Early this year, the Middlesex County Improvement Authority failed to pay $1 million interest on a $20 million loan that it had obtained from the Casino Reinvestment Development Authority. The loan was obtained in 2005 to finance the development of The Heldrich, a hotel and conference center in New Brunswick constructed by the New Brunswick Development Corp. The Authority had already accumulated arrears of approximately $7 million in missed payments. This information was originally reported on Press of Atlantic City.
The New Brunswick Development Corporation serves as a model for its sister firm, the Atlantic City Development, which is expected to manage over $200 million in private and public financing. Senate President, Stephen Sweeney, touted the corporation as a model of what can be achieved when public resources are channeled through private companies to implement large-scale constructions. Chris Paladino who structured Heldrich’s $20 million loan heads the two corporations. The 235-room hotel was opened in 2007 as the economic crisis was setting in. However, it has been struggling to attract guests for quite some time. The previous year’s occupancy stood at 63.5 percent.

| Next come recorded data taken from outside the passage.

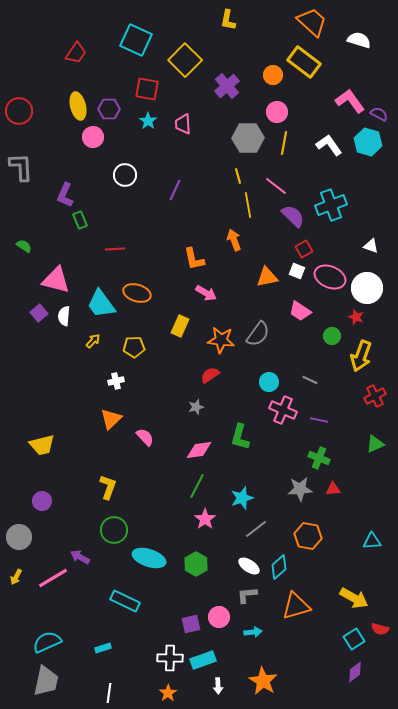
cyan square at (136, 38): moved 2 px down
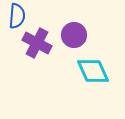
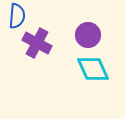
purple circle: moved 14 px right
cyan diamond: moved 2 px up
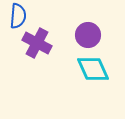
blue semicircle: moved 1 px right
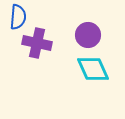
blue semicircle: moved 1 px down
purple cross: rotated 16 degrees counterclockwise
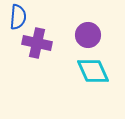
cyan diamond: moved 2 px down
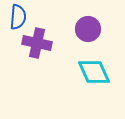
purple circle: moved 6 px up
cyan diamond: moved 1 px right, 1 px down
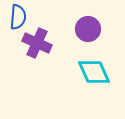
purple cross: rotated 12 degrees clockwise
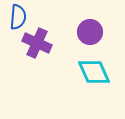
purple circle: moved 2 px right, 3 px down
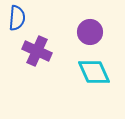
blue semicircle: moved 1 px left, 1 px down
purple cross: moved 8 px down
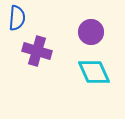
purple circle: moved 1 px right
purple cross: rotated 8 degrees counterclockwise
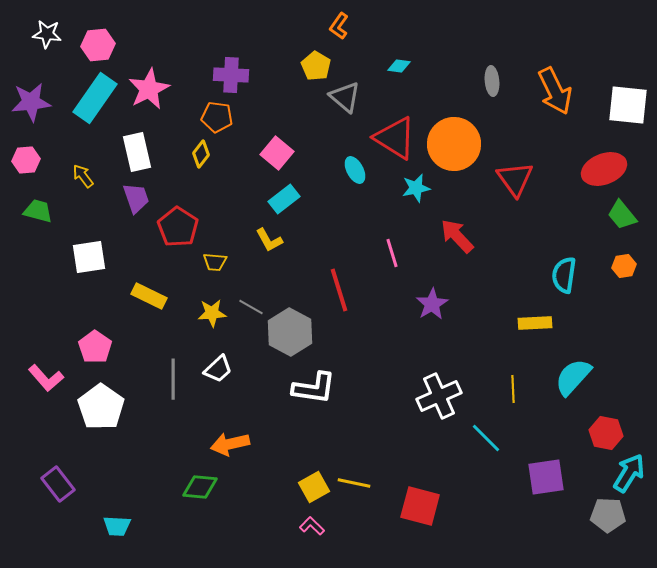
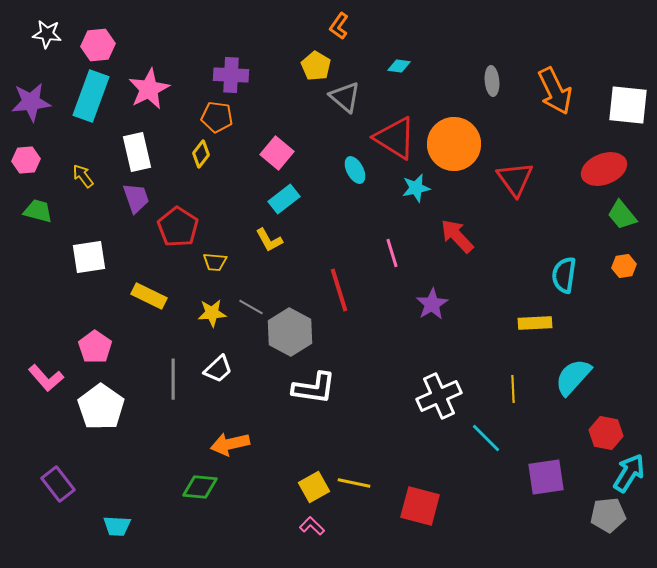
cyan rectangle at (95, 98): moved 4 px left, 2 px up; rotated 15 degrees counterclockwise
gray pentagon at (608, 515): rotated 8 degrees counterclockwise
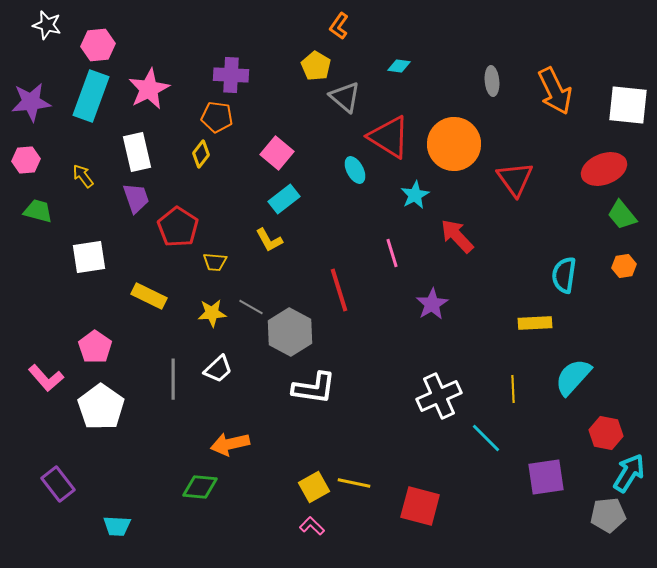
white star at (47, 34): moved 9 px up; rotated 8 degrees clockwise
red triangle at (395, 138): moved 6 px left, 1 px up
cyan star at (416, 188): moved 1 px left, 7 px down; rotated 16 degrees counterclockwise
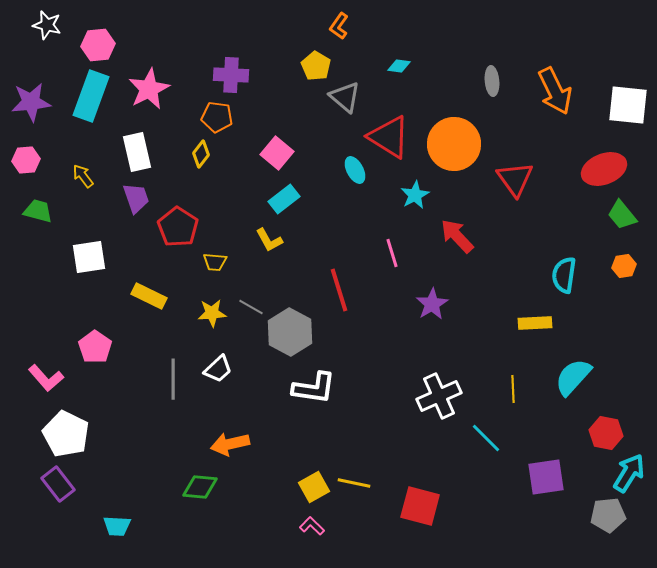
white pentagon at (101, 407): moved 35 px left, 27 px down; rotated 9 degrees counterclockwise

On the other end, the Atlantic County Improvement Authority is setting up a $120 million in bonds to be issued in May for the Gateway project. The bond will be utilized to construct a Stockton University Satellite campus and will be repaid through the dorm room revenue and tax credit sales. John Cantalupo, Atlantic County Improvement Authority’s bond counsel, noted that he had examined the Heldrich financing. He was positive that the Gateway bonds would not experience similar shortfalls.
Devco was established in mid-1970’s to act as a catalyst for the revitalization of the city. It is a private nonprofit real estate development firm. The corporation has played a pivotal role in the renaissance of New Brunswick. New York Times recognized Devco as a “powerful engine for economic growth.” Since it was established, Devco has managed about $1.6 billion of investments within the City.